The Category B premium – for larger, more powerful cars – dropped 1.8 per cent, or S$2,112, to S$113,890.
This category is for cars with engines of more than 1,600 cc in capacity or that have more than 97 kW, or for EVs with more than 110 kW.
Category E, the Open category which can be used to register any type of motor vehicle except for motorcycles, decreased by 1.1 per cent or S$1,300 to S$114,700.
Category E is typically used to register vehicles that fall under Category B, as they are almost always the most expensive type of COE.
The dips in COE premiums for October’s second round comes after categories A, B and E reached new highs for 2024 in the preceding round, fuelled by a longer period between bidding rounds and a major consumer car show, The Car Expo, in early October.
“Knee-jerk reaction”
Car dealers The Business Times spoke to said that the drop in premiums is a direct result of the highs seen in October’s first round of bidding.
Anthony Teo, managing director of BYD distributor and dealer Vantage Automotive, said this is a typical reaction to high COE prices.
“Last round’s prices were particularly high because of the car show and longer break, so car orders would have slowed down (since) for most dealers. And therefore, COE prices came down,” he said. “It’s a knee-jerk reaction.”
He also pointed out that with higher COE quotas for the bidding rounds in the next three months, there is less price pressure as well.

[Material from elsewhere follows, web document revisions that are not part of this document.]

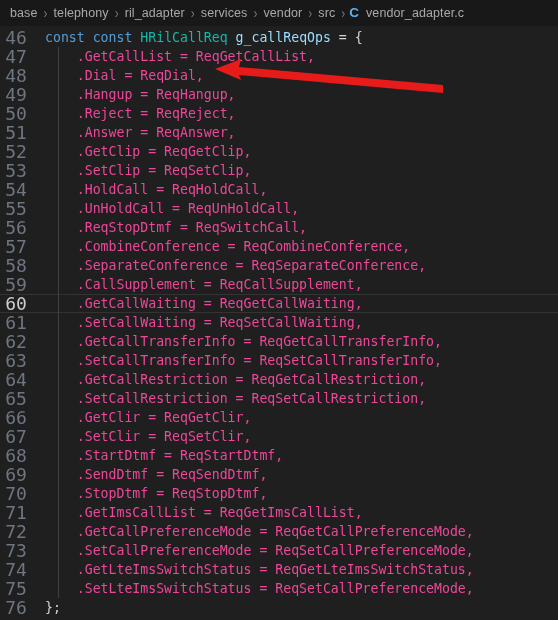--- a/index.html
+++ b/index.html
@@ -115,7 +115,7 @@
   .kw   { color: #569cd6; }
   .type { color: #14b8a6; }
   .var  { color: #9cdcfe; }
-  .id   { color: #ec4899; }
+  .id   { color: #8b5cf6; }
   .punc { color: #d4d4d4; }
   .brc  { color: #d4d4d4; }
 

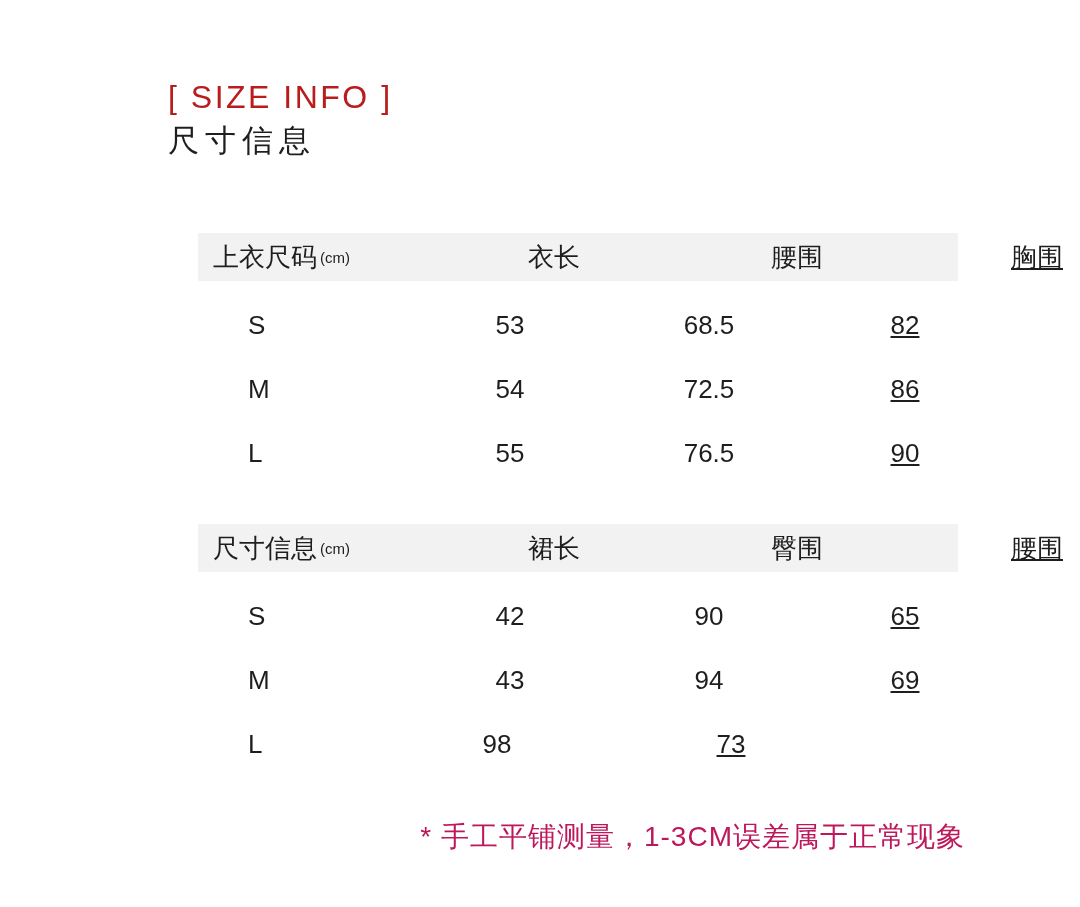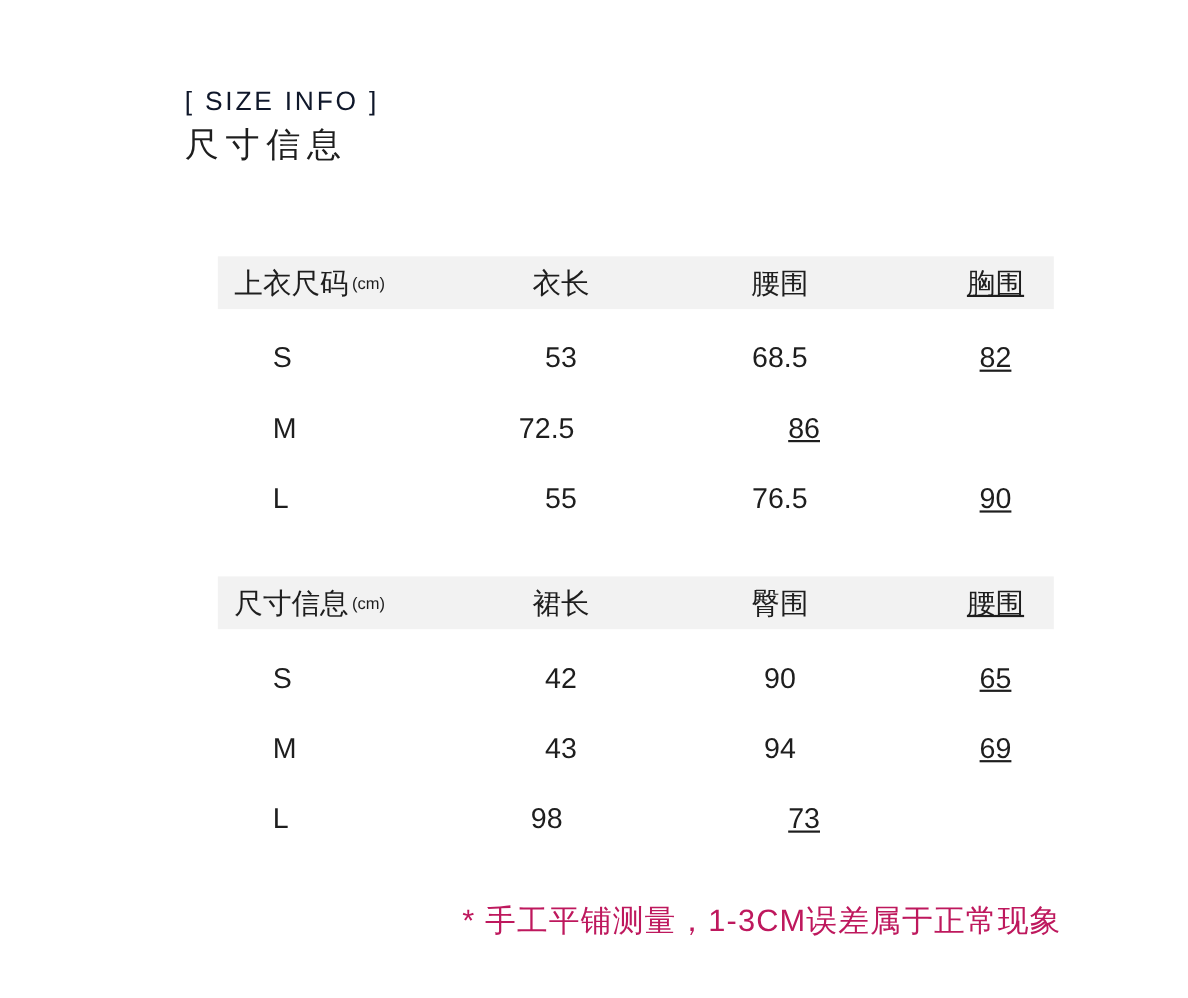--- a/index.html
+++ b/index.html
@@ -22,9 +22,9 @@
     top: 80px;
   }
   .title-en {
-    font-size: 24px;
+    font-size: 32px;
     letter-spacing: 2.5px;
-    color: #0f172a;
+    color: #b91c1c;
     font-weight: 400;
     line-height: 1.1;
   }

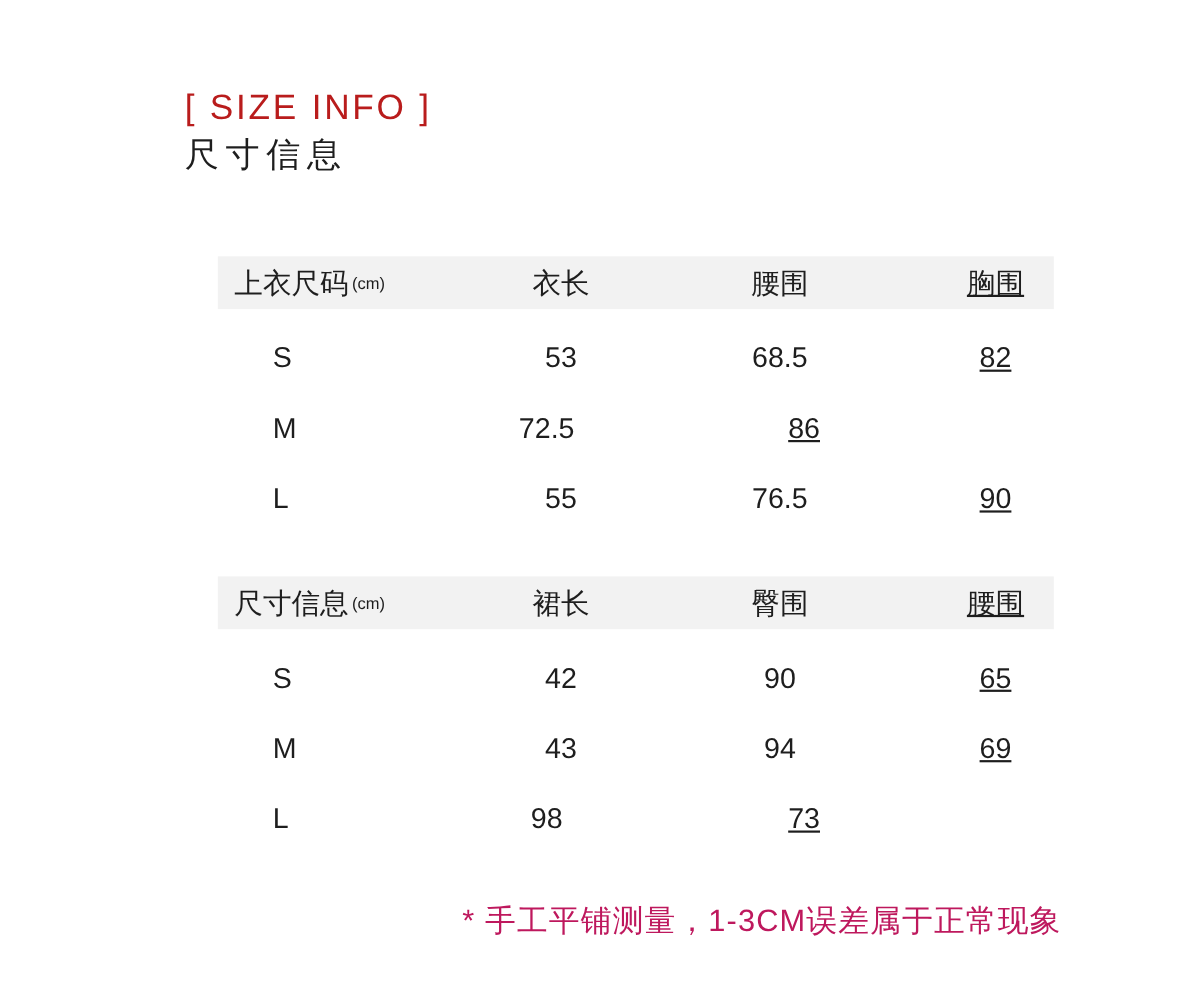--- a/index.html
+++ b/index.html
@@ -52,6 +52,7 @@
     height: 48px;
     background: #f2f2f2;
     font-weight: 500;
+    gap: 44px;
   }
   .tbody { margin-top: 12px; }
   .trow { height: 64px; font-weight: 400; }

The LTA on Oct 4 announced higher COE quotas for November 2024 to January 2025.
“For the next bidding round, there will be more COEs to go around, so everyone calmed down this round,” said Teo.
Demand variables
Lee Hoe Lone, managing director of Zeekr and Xpeng distributor Premium Automobiles, agreed that car dealers might bid less aggressively with the expected increase in COE quotas starting from next month.
However, he cautioned that dealers also look at the final quarter of the year as their last chance to boost sales figures, in order to meet targets for volume incentives set by manufacturers.
“There could still be a lot of pushing (for sales), especially by the larger players, as dealers want to secure their volume bonus, which can amount to a lot of money,” he said.
BYD is an example. Now one of the best-selling car brands in Singapore, it launched two models this month with impressive sales results.
It debuted a new luxury sub-brand called Denza on Oct 10, and nabbed 300 orders for the D9 luxury multi-purpose vehicle (MPV).
On Tuesday, it launched the BYD M6, a seven-seat mainstream MPV. Vantage’s Teo confirmed that BYD secured around 400 orders for the vehicle.
At The Car Expo, new electric vehicle-centric brands from China were cited as a factor that propped up sales despite the high COE environment.
With the competitive environment and the continued demand from private-hire cars – the numbers of which continue to grow – Lee predicts that COE premiums will remain high.
“I don’t think Category A will drop under S$95,000, or Category B under S$105,000 for the rest of 2024.”